Wahrhaftig, daran ist viel Richtiges. Aber das, was Bradbury wirklich auch jenseits davon noch höchst lesenswert macht (wenn er – wie hier – gut übersetzt wurde), das ist seine zeitlose Formulierungskunst, die sich aus beinahe lyrischen Satzpalästen nährt. Man könnte sagen, um im Bradbury-Kosmos zu bleiben, wenn dereinst der heute hoch betagte Bradbury einmal nicht mehr unter uns weilt, dann werden wir uns auf die Suche nach der Essenz seines Lebens und seines Schreibens begeben, in­dem wir sein Gesamtwerk von neuem in uns aufsaugen und durchleben … ganz so, wie er seine Protagonisten auf die Suche nach der sterbenden und versunkenen Marskultur aussandte, die langen Kanäle entlang, eine Ruinenstadt nach der nächsten durchquerend, immer auf der Suche nach der verlorenen Marss­tadt.2

Und wer weiß, wer dieses Buch gelesen hat und auf den Ge­schmack gekommen ist, der hat sie vielleicht sogar gefunden. Langeweile kommt hierbei bestimmt nicht auf.

© 2010 by Uwe Lammers

In der kommenden Woche werden wir wieder deutlich entspann­ter, dann wird der Stil einfacher, schlichter, auch das Sujet des erotischen Romans verlangt dann keine signifikante anspruchs­volle Denkleistung.

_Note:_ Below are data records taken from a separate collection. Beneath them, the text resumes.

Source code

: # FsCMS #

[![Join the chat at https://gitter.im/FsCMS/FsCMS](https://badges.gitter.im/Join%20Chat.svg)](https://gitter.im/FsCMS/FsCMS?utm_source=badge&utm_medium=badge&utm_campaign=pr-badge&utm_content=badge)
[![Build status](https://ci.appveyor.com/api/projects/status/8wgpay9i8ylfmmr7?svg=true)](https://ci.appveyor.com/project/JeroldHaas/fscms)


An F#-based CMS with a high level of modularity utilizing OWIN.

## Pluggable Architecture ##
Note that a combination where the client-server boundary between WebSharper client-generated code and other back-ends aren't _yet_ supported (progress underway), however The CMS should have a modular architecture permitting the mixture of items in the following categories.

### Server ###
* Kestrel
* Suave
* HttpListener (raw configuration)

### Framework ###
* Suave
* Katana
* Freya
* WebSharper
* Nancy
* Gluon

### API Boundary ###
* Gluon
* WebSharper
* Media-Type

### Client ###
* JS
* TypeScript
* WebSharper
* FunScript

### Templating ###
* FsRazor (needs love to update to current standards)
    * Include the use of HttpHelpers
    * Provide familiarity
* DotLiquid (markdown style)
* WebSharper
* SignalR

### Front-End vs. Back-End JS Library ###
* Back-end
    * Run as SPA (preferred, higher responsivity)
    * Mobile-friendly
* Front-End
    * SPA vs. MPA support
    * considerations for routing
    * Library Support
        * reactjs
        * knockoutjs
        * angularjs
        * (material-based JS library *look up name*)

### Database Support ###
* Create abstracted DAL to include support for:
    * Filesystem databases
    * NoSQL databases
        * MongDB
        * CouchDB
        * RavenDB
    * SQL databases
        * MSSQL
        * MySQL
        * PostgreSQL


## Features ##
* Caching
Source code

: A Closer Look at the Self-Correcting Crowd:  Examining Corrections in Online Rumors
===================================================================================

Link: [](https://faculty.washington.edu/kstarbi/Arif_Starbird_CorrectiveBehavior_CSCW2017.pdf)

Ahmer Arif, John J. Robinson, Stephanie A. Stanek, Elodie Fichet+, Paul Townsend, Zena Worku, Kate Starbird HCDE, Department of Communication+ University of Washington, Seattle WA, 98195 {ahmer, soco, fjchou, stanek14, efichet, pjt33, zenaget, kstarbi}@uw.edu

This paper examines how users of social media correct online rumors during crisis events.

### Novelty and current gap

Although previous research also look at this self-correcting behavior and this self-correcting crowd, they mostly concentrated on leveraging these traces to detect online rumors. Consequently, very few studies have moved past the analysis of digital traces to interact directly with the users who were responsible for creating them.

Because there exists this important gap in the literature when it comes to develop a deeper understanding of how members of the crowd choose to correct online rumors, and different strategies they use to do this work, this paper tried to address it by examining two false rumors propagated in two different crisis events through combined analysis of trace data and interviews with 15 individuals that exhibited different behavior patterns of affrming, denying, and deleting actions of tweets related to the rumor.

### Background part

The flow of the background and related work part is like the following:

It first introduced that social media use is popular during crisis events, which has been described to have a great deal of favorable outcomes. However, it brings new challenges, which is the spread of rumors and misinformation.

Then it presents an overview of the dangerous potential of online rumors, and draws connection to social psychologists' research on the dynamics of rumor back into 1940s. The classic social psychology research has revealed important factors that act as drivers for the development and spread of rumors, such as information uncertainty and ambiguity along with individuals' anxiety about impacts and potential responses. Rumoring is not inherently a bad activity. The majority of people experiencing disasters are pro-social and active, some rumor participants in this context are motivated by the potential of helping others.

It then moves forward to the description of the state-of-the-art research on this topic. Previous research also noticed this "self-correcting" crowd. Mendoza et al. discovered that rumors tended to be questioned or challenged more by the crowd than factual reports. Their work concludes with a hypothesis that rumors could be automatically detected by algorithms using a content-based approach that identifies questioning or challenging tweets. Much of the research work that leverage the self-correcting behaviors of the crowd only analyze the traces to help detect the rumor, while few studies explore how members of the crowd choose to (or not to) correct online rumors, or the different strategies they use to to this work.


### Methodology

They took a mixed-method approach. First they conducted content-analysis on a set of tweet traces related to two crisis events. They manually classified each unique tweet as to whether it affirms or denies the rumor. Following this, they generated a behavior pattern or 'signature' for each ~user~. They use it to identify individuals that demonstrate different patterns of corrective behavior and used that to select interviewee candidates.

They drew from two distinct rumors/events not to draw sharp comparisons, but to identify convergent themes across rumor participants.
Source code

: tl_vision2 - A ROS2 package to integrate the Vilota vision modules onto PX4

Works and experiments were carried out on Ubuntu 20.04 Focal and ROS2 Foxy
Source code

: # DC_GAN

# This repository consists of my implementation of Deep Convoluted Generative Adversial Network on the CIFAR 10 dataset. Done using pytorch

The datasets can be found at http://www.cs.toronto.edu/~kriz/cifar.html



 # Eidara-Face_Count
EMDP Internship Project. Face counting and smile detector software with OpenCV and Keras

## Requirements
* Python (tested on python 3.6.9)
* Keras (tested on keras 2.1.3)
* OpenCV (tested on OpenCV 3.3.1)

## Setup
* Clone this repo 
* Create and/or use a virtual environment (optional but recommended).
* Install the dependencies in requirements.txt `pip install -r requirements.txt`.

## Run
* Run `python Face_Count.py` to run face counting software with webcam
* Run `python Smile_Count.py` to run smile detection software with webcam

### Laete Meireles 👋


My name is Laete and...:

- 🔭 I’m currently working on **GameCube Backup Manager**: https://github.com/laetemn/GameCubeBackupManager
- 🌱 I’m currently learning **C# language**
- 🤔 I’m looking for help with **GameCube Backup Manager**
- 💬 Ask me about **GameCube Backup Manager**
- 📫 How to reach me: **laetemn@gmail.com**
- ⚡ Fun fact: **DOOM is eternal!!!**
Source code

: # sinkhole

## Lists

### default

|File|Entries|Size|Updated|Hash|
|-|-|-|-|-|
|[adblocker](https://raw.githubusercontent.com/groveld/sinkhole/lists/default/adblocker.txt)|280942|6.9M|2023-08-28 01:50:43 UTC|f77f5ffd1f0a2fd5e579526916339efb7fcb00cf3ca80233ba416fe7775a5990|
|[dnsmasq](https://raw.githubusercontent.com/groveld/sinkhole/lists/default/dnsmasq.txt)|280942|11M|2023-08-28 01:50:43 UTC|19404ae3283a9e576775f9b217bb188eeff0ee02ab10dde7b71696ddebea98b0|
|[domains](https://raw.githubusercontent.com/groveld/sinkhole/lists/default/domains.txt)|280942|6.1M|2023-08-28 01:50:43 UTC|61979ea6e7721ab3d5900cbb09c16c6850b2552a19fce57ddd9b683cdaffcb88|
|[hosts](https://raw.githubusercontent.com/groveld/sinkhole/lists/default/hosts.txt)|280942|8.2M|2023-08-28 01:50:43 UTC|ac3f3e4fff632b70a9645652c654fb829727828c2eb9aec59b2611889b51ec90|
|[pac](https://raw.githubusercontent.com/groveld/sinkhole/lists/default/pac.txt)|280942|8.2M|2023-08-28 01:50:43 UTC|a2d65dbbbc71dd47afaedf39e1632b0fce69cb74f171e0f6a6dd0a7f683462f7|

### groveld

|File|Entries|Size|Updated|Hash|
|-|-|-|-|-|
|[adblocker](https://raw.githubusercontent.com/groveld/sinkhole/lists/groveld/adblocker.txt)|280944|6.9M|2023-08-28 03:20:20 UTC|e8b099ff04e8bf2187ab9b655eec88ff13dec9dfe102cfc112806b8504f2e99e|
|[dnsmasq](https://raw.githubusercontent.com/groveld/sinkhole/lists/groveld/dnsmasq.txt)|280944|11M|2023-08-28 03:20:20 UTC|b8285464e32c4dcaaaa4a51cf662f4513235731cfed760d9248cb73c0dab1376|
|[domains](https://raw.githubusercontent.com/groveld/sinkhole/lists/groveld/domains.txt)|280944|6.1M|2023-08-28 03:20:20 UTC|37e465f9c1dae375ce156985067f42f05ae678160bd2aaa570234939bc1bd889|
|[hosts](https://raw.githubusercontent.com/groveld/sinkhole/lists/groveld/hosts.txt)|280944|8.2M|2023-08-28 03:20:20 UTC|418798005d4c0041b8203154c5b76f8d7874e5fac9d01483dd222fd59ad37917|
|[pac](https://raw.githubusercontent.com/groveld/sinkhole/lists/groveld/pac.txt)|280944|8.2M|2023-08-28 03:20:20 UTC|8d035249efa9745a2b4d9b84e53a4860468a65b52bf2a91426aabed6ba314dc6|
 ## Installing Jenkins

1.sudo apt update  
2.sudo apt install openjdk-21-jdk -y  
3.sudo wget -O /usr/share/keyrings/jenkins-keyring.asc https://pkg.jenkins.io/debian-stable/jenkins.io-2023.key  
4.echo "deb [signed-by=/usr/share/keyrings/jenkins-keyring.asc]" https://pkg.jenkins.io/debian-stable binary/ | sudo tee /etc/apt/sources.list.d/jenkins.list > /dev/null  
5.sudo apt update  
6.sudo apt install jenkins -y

Warum ich den Roman dennoch rezensiere? Nun, lasst euch mal überraschen.

Bis dann, mit

Oki Stanwers Gruß,

euer Uwe.

1 Leider weiß ich zu wenig über den Osteraufstand. Anderenfalls könnte es ja durchaus sein, dass es den nämlichen Brand tatsächlich gegeben hat und Bradbury hier mit der historischen Zeit ebenso spielt wie bei der Kili­mandscharo-Geschichte … ich kann es einfach nicht sagen.

2 Anmerkung vom 19. Januar 2025: Ihr merkt, dass ich diese Rezension noch zu Lebzeiten Bradburys geschrieben habe. Leider ist der oben noch hypothetische Fall seines Ablebens inzwischen unwiderrufliche Realität.